> **GIVEN PROBLEM**: Rewrite every line of the entries below as one numbered list, leaving out any blank lines.

>> start MATERIAL FOR THIS TASK

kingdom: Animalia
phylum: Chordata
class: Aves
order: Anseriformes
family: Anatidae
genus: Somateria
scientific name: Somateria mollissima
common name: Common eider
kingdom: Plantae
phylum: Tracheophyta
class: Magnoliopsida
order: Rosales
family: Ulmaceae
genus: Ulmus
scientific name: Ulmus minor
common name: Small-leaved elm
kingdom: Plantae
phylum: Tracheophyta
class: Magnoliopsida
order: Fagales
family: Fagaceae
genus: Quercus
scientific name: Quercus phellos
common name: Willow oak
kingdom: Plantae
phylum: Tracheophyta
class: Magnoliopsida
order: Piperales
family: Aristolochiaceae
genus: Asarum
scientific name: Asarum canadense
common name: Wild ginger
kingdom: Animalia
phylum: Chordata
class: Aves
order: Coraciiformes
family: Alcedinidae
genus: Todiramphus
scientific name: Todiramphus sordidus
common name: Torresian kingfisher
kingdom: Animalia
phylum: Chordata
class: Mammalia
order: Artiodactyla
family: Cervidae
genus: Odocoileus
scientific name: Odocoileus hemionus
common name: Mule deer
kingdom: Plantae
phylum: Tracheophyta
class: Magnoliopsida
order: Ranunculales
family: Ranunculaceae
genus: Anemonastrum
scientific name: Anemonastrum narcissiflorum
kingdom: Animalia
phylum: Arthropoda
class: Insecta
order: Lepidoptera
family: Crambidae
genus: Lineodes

>> end MATERIAL FOR THIS TASK

> **RESPONSE**:
1. kingdom: Animalia
2. phylum: Chordata
3. class: Aves
4. order: Anseriformes
5. family: Anatidae
6. genus: Somateria
7. scientific name: Somateria mollissima
8. common name: Common eider
9. kingdom: Plantae
10. phylum: Tracheophyta
11. class: Magnoliopsida
12. order: Rosales
13. family: Ulmaceae
14. genus: Ulmus
15. scientific name: Ulmus minor
16. common name: Small-leaved elm
17. kingdom: Plantae
18. phylum: Tracheophyta
19. class: Magnoliopsida
20. order: Fagales
21. family: Fagaceae
22. genus: Quercus
23. scientific name: Quercus phellos
24. common name: Willow oak
25. kingdom: Plantae
26. phylum: Tracheophyta
27. class: Magnoliopsida
28. order: Piperales
29. family: Aristolochiaceae
30. genus: Asarum
31. scientific name: Asarum canadense
32. common name: Wild ginger
33. kingdom: Animalia
34. phylum: Chordata
35. class: Aves
36. order: Coraciiformes
37. family: Alcedinidae
38. genus: Todiramphus
39. scientific name: Todiramphus sordidus
40. common name: Torresian kingfisher
41. kingdom: Animalia
42. phylum: Chordata
43. class: Mammalia
44. order: Artiodactyla
45. family: Cervidae
46. genus: Odocoileus
47. scientific name: Odocoileus hemionus
48. common name: Mule deer
49. kingdom: Plantae
50. phylum: Tracheophyta
51. class: Magnoliopsida
52. order: Ranunculales
53. family: Ranunculaceae
54. genus: Anemonastrum
55. scientific name: Anemonastrum narcissiflorum
56. kingdom: Animalia
57. phylum: Arthropoda
58. class: Insecta
59. order: Lepidoptera
60. family: Crambidae
61. genus: Lineodes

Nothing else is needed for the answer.